De hype rond #OscarsSoWhite die dit jaar wéér opspeelt, reikt verder dan Hollywood. In Nederlandse films neemt het aantal personages van kleur weliswaar toe, maar hoofdrolspelers én regisseurs zijn in de meeste gevallen nog steeds witte Nederlanders. Diversiteit in de filmindustrie is niet zo simpel als het klinkt.

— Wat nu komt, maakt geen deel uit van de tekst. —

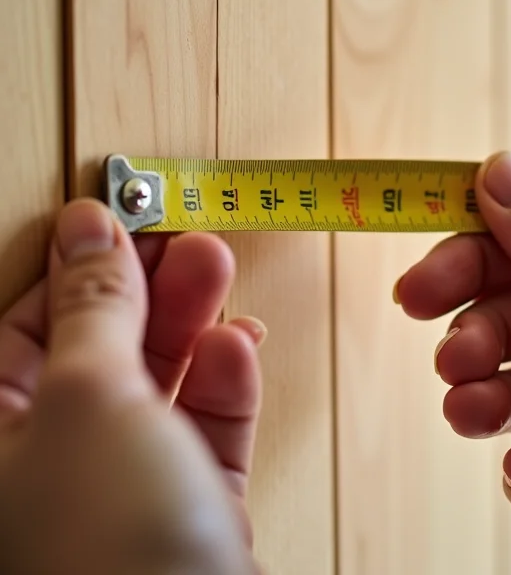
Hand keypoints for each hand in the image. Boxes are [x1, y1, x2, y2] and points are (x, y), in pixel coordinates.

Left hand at [0, 199, 264, 574]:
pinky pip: (205, 423)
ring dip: (193, 318)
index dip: (77, 261)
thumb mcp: (90, 397)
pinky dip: (224, 380)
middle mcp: (53, 458)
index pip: (30, 320)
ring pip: (161, 376)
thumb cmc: (102, 550)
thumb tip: (90, 229)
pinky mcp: (189, 500)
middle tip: (185, 235)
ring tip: (219, 267)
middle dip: (147, 284)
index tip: (123, 212)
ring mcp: (127, 480)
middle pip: (101, 343)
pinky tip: (238, 347)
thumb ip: (93, 307)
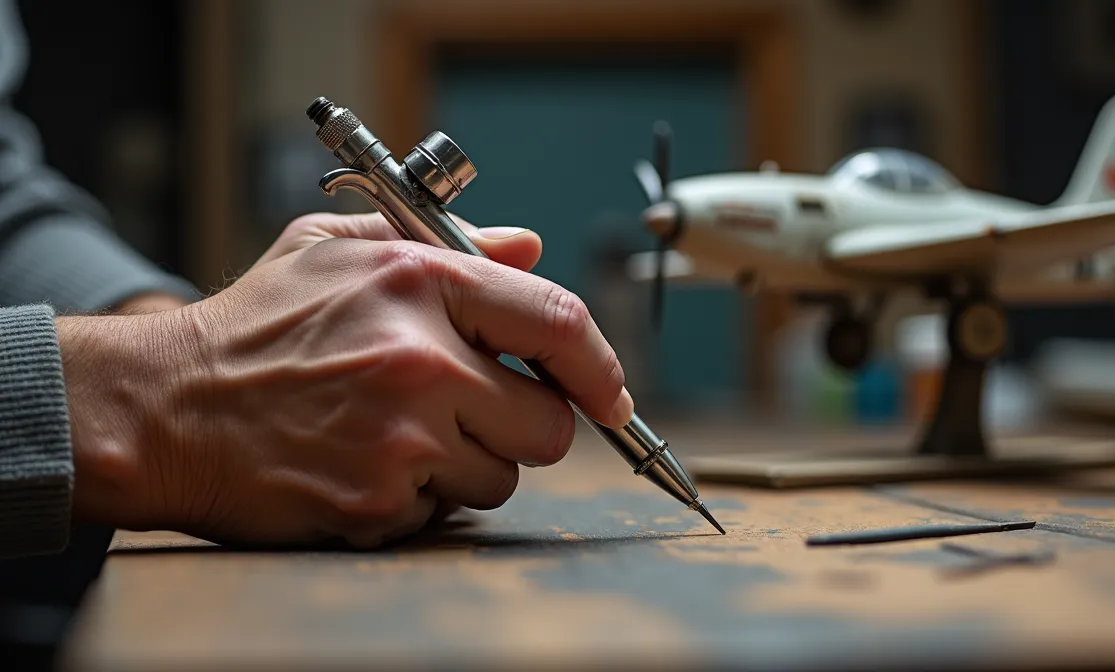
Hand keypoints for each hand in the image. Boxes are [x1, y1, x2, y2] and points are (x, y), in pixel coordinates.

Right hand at [60, 214, 630, 548]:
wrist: (164, 407)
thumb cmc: (253, 326)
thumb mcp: (335, 248)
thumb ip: (444, 241)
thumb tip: (528, 247)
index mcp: (420, 284)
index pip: (558, 323)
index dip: (600, 366)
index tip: (611, 394)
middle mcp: (420, 360)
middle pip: (548, 425)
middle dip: (521, 427)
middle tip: (471, 416)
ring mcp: (401, 438)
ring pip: (500, 479)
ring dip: (465, 468)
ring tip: (396, 437)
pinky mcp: (376, 503)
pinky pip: (444, 516)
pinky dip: (417, 502)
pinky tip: (363, 465)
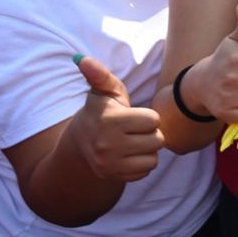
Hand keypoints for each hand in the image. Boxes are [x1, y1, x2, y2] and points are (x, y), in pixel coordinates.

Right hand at [69, 55, 164, 182]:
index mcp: (109, 120)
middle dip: (149, 133)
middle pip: (157, 140)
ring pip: (154, 157)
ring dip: (148, 149)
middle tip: (134, 130)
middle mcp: (107, 144)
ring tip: (132, 141)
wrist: (80, 144)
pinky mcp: (114, 177)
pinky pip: (146, 171)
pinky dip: (142, 163)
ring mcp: (110, 164)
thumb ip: (100, 75)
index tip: (133, 115)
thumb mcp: (103, 92)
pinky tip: (129, 154)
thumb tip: (84, 59)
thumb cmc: (100, 111)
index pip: (154, 120)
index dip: (148, 116)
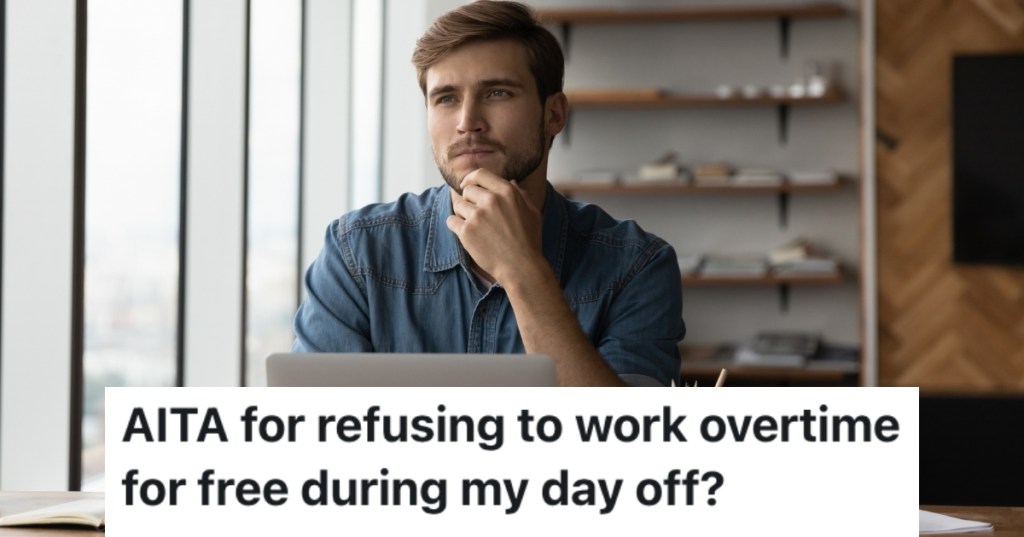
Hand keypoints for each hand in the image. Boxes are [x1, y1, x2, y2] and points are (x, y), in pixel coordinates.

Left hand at [446, 168, 543, 283]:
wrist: (521, 267)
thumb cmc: (529, 240)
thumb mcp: (532, 212)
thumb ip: (520, 194)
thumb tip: (511, 181)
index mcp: (507, 192)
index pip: (480, 174)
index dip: (470, 178)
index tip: (466, 184)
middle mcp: (491, 200)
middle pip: (467, 190)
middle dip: (469, 200)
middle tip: (477, 215)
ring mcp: (477, 216)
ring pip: (458, 205)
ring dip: (463, 214)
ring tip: (475, 227)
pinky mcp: (467, 232)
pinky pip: (451, 221)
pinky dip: (456, 226)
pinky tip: (466, 234)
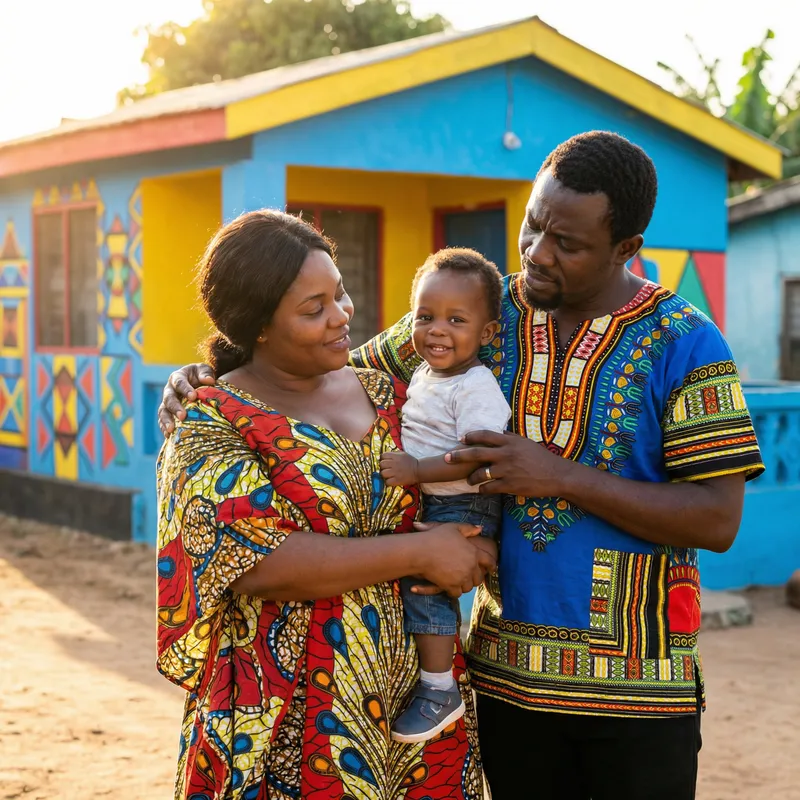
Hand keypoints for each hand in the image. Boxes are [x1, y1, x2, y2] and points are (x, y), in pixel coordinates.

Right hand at [157, 363, 215, 434]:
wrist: (197, 382)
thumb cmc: (201, 375)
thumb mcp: (204, 370)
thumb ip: (205, 373)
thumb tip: (209, 380)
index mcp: (177, 377)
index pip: (179, 382)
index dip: (185, 389)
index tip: (193, 396)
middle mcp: (169, 390)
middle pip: (169, 398)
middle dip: (175, 407)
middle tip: (183, 416)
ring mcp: (167, 402)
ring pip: (163, 411)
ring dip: (166, 420)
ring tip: (171, 430)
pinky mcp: (168, 413)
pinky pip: (163, 421)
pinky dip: (164, 428)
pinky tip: (169, 436)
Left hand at [380, 451, 418, 485]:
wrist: (419, 470)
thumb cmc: (411, 462)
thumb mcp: (403, 454)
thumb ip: (394, 454)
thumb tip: (385, 456)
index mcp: (396, 456)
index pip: (383, 455)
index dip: (383, 458)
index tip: (386, 461)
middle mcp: (394, 464)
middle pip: (381, 464)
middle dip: (383, 466)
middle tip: (387, 468)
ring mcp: (395, 472)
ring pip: (382, 473)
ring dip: (384, 474)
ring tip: (389, 475)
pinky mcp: (397, 480)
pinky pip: (387, 482)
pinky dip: (388, 482)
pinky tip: (391, 480)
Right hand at [413, 521, 495, 597]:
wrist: (421, 552)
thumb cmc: (436, 537)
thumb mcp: (454, 528)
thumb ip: (469, 528)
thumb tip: (481, 528)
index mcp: (474, 552)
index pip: (489, 561)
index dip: (492, 565)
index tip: (491, 569)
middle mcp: (471, 566)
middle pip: (479, 577)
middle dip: (475, 578)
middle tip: (469, 576)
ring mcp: (462, 577)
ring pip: (468, 587)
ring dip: (464, 585)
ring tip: (459, 581)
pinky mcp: (451, 586)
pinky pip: (457, 593)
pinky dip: (454, 591)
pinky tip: (450, 587)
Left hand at [445, 430, 572, 496]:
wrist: (556, 475)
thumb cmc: (541, 458)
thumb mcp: (525, 443)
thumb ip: (510, 437)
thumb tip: (498, 431)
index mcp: (510, 442)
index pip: (485, 435)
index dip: (471, 436)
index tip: (461, 439)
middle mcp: (506, 455)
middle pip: (476, 454)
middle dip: (458, 456)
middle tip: (446, 458)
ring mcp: (507, 471)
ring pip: (480, 474)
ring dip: (471, 478)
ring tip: (468, 480)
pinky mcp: (510, 485)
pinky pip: (489, 488)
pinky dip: (483, 489)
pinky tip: (481, 490)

“Urban films zijn er, distributeurs hebben de rechten, maar ze brengen ze gewoon niet uit
“Ik vind film de mooiste kunstvorm die er is: je kunt er emoties mee losmaken, een verhaal vertellen en tegelijk actuele onderwerpen aankaarten. Daarom kan ik er niet tegen dat bepaalde verhalen niet worden verteld. We doen al negen jaar onderzoek naar het aantal urban films dat in Nederland wordt uitgebracht: films met een zwarte hoofdrol, een voornamelijk zwarte cast, of een thema rondom de urban cultuur. Elk jaar komen we uit op ongeveer 1 procent. De films zijn er, de distributeurs hebben de rechten, maar ze brengen ze gewoon niet uit. Daarom zijn we het zelf gaan doen: met DBUFF maken we urban films zichtbaar én we bieden een talentontwikkelingsprogramma voor filmprofessionals die nu geen voet tussen de deur krijgen. We willen niet alleen over diversiteit praten, maar er ook invulling aan geven.”

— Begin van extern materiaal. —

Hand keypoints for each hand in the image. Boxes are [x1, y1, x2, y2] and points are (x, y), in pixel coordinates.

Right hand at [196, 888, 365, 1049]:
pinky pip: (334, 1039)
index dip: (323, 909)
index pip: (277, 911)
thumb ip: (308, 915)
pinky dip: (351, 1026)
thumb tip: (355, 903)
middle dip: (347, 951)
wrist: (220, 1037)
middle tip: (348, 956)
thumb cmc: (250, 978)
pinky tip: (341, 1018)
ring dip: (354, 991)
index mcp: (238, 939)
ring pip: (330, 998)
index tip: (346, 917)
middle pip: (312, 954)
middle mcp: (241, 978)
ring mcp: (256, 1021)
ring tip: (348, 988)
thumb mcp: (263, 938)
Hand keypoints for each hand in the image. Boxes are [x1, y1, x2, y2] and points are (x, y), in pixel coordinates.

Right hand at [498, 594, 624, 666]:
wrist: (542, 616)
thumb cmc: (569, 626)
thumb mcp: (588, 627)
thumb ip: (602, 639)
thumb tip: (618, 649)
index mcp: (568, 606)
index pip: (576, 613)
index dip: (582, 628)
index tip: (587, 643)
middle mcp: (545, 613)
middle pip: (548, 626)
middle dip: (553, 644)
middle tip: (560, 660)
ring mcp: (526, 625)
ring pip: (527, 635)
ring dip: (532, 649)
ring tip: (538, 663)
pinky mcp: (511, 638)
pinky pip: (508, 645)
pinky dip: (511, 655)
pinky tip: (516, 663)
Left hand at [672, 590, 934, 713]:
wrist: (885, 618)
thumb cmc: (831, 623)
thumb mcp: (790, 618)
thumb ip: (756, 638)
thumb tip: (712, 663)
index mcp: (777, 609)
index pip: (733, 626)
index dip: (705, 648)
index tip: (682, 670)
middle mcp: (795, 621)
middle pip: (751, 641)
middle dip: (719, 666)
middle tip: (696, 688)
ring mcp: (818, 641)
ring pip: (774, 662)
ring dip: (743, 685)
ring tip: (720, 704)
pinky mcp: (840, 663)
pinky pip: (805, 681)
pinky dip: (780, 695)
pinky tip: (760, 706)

Hoe geef je daar invulling aan, hoe kunnen filmmakers aan diversiteit bijdragen?
“Dat kan op verschillende manieren: je kunt heel bewust politieke onderwerpen aansnijden, maar een romantische komedie kan ook een diverse cast hebben. Het kan zo simpel zijn als een script schrijven en de beste acteur zoeken, maar veel witte filmmakers denken er te moeilijk over: met een Surinaamse acteur moeten we het daar en daar over hebben. Dat hoeft helemaal niet.”
“Een film over stereotypes is niet erg, het is een probleem als dat de énige verhalen zijn
“Klopt, maar de onderwerpen zijn wél actueel, er is nu eenmaal criminaliteit. Het is niet erg als er films worden gemaakt over stereotypes, het is pas een probleem als er alléén films worden gemaakt over stereotypes. En een film met een witte cast is geen probleem, zolang er ook ándere verhalen zijn. Daarvoor hebben we niet alleen meer acteurs van kleur nodig, het gaat om diversiteit in alle lagen van de industrie: van distributeur tot producent tot schrijver. Dan ontstaan er nieuwe verhalen.”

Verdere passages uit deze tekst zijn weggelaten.